Seperti biasa, Mita berjalan di belakang Sena mengikuti langkah kaki lebar Sena dengan cepat. Sesampainya di dalam butik Sena meminta seorang pegawai untuk membantunya memilih sebuah kebaya untuk akhad nikah dengan senang hati si pelayanmembantunya.

“Ikutlah dengannya,” tutur Sena kepada Mita menunjuk pelayan tadi ia mintai tolong.

“Pilihlah kebaya pengantin yang kamu suka,” lanjutnya sembari berjalan ke arah sofa panjang dan duduk disana.

“Yang saya suka?” ulang Mita.

“Iya, terserah kamu saja. Aku ikut apa saja pilihanmu.” Sena berkata tanpa melihat wajah Mita.

“B-baik, Mas.”

Meski sebenarnya sedikit kesal, tetapi ia mencoba memaklumi sifat Sena. “Sabar, mungkin saja Mas Sena sedang sibuk.”

Mita melangkahkan kakinya masuk ke dalam sebuah ruangan. Ia membelalakkan matanya sempurna melihat deretan kebaya yang dipajang secara rapi disana. Dari modelnya saja ia bisa menebak jika kebaya di hadapannya ini harganya pasti mahal.

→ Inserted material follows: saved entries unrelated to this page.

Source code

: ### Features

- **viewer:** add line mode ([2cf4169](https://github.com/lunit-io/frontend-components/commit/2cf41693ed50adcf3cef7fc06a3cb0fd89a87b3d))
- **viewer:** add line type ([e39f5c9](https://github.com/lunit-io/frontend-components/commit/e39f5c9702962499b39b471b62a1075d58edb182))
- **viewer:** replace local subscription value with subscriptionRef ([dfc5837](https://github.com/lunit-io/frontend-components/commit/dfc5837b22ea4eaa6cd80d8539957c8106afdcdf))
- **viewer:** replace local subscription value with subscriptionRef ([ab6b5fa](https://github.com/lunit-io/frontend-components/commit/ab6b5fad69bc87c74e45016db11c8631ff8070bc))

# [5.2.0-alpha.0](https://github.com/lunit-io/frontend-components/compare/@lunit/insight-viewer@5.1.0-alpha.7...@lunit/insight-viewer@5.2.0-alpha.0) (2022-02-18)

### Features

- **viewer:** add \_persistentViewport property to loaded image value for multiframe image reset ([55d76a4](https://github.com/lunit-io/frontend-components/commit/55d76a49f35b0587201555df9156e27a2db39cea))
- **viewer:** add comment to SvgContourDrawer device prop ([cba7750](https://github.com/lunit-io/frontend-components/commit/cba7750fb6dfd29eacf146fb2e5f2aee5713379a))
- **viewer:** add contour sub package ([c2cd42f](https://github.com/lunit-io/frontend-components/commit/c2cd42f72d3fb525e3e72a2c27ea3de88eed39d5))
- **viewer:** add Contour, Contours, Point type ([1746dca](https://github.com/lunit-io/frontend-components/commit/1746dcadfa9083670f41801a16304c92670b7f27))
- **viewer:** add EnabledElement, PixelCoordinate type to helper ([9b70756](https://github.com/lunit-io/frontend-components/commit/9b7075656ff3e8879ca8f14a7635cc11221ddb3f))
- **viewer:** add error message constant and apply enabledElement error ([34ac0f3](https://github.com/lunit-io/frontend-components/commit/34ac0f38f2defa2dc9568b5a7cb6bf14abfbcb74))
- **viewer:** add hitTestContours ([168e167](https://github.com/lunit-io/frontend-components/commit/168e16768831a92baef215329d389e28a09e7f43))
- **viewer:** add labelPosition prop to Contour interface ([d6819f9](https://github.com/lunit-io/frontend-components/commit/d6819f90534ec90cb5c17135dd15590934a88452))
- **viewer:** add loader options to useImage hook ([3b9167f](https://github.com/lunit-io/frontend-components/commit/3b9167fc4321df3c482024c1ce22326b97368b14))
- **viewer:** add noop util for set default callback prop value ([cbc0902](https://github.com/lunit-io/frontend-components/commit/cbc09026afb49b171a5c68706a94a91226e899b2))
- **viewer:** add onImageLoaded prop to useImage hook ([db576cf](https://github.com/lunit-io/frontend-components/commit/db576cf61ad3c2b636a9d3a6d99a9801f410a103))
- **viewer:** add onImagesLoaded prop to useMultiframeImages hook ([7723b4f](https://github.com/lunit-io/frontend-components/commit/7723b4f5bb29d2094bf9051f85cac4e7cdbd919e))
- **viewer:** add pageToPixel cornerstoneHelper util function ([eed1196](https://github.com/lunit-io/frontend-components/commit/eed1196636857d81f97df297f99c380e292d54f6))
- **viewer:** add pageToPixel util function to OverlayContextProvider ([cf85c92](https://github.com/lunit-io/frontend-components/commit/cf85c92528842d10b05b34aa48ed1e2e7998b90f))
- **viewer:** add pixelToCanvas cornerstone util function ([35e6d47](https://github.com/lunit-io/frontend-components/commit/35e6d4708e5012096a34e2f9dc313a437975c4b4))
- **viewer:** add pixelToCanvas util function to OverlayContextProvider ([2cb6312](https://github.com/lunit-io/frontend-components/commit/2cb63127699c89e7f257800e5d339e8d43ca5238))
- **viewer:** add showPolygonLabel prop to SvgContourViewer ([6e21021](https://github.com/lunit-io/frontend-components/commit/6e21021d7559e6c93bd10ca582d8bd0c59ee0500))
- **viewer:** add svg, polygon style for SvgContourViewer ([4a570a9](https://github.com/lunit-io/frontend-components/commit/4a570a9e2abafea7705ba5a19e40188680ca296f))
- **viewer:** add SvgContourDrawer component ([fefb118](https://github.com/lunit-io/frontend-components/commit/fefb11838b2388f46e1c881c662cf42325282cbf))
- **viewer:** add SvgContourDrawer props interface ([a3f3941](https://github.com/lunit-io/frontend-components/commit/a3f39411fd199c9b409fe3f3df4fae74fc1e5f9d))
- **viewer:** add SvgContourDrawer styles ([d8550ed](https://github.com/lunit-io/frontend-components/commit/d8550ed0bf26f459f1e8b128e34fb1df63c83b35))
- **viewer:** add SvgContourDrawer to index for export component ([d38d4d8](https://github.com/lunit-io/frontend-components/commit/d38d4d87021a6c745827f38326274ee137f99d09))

Mita iseng bertanya kepada si pegawai toko mana kebaya yang paling mahal dan mana kebaya yang paling murah. Si pegawai toko dengan sabar menunjukkan deretan kebaya mahal dan deretan kebaya dengan harga termurah disana.

Meski Mita tau calon suaminya itu bisa membelikan kebaya mana pun yang ia minta disini , tetapi ia berpikir ulang. Ia memilih kebaya di deretan rak kebaya dengan harga murah di toko mewah tersebut. Ia memilih sebuah kebaya polos berwarna putih dengan aksen tiara dan payet yang sederhana lalu menunjukkannya kepada Sena.

“Yang ini bagaimana, Mas?” tanya Mita menunjukkan kebaya yang melekat di tubuhnya kepada sang calon suami.

Sena membelalakkan mata sempurna, ia tidak bisa berkata-kata selain menganggukkan kepalanya menyetujui pilihan Mita yang memanglah terlihat simpel tapi sangat cantik ketika dipakainya.